Quando há uma ocorrência de violência, de um lado está uma pessoa que é obrigada a intervir, um jovem de vinte e poucos anos, do outro há alguém que tenta eximir-se à responsabilização, um fora-da-lei, foge para local onde tem proteção e apoio, sítio hostil para o agente de autoridade. O policia está a representar o Estado, a Lei, mas tem que agir só sem conselheiros, tem que resolver no momento. Outros terão meses para ajuizar a actualização, na tranquilidade dos gabinetes, donos da justiça suprema.
A populaça junta-se de imediato para defender um fora-da-lei ou parasita, nunca se move por um polícia que só tentou cumprir a sua missão de fazer cumprir as leis do país como Juramento prestado 🎖️🇵🇹.
No fim fica só perante o problema, tem que decidir em segundos, o que vai levar a vida toda a sofrer as consequências.
☢️Perante um marginal corpulento, ameaçador num meio hostil, não cooperante, não se deixa identificar, não se deixa deter, agrelide os agentes ou tenta agredir.
🆘O que se espera que um polícia faça?
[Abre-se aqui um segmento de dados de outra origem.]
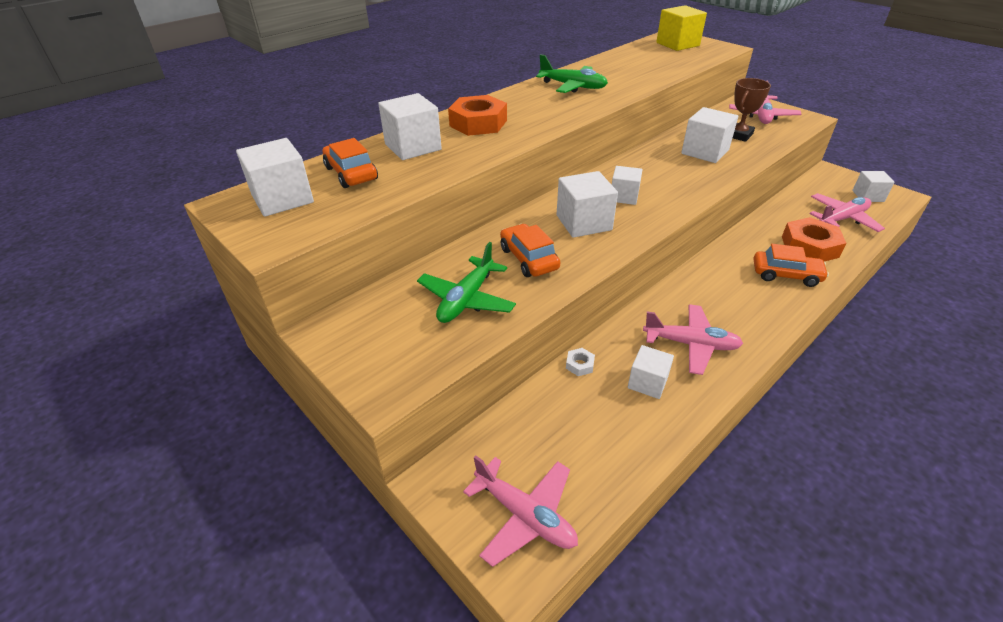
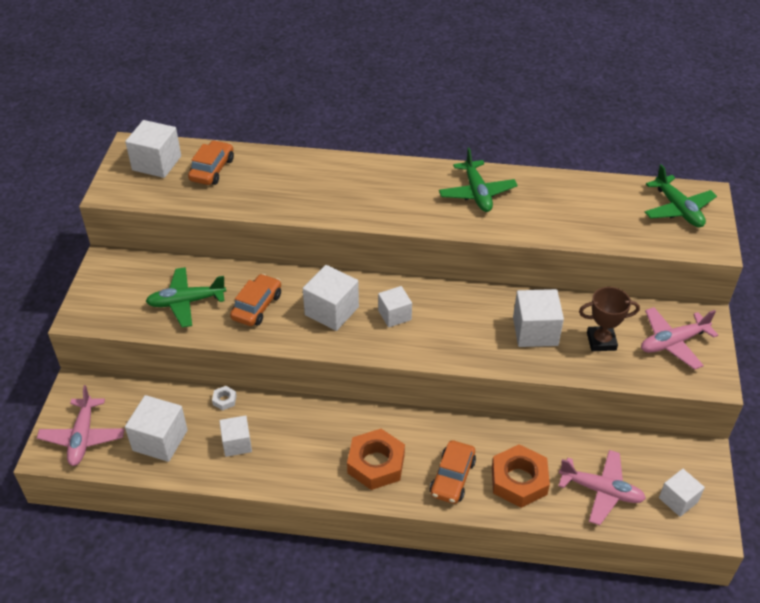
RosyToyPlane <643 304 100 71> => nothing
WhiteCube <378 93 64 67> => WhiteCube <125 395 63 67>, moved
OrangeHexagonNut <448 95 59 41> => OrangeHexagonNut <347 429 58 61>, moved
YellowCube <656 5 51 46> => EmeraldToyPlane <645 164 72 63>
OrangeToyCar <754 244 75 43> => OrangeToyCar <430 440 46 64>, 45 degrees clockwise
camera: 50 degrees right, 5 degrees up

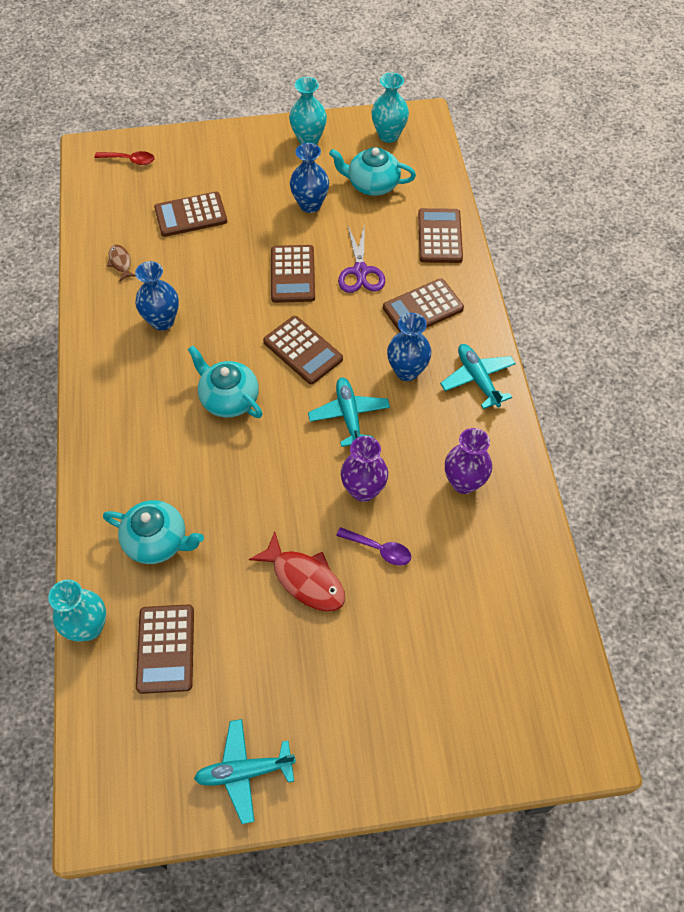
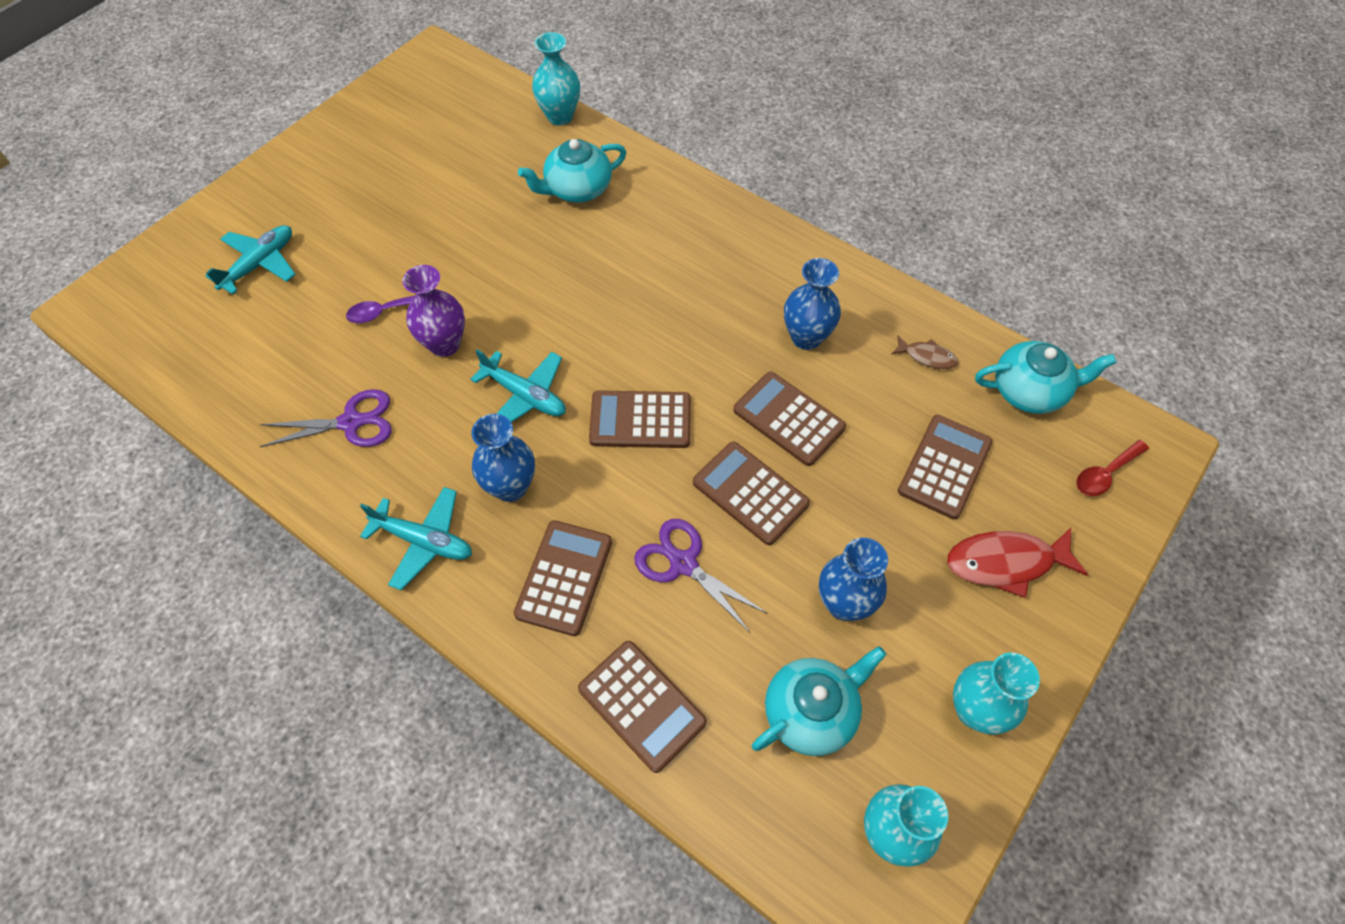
DarkBrownCalculator <136 604 58 90> => DarkBrownCalculator <733 372 113 94>, moved
TurquoiseChinaTeapot <188 345 75 73> => TurquoiseChinaTeapot <975 341 142 73>, moved
TurquoiseToyPlane <194 719 102 105> => TurquoiseToyPlane <206 225 90 69>, moved
CrimsonFish <249 532 96 80> => CrimsonFish <947 528 141 70>, moved
RoyalPurpleFlowerVase <445 428 47 66> => RoyalPurpleShears <259 389 133 58>
camera: 135 degrees right, 0 degrees up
Que se deixe agredir e que lhe tirem a arma? Que não cumpra a sua missão, fuja e deixe os foras-da-lei tranquilos?
Aqueles PSP que por acaso e sorte escapam ao infortúnio da decisão do momento crítico, ao fim de uma vida dedicada à segurança da comunidade e seus bens, à proteção das instituições democráticas e aos titulares eleitos, os PSP chegam à aposentação com 40 anos de descontos, levam menos 20% que os seus homólogos da GNR e das Forças Armadas.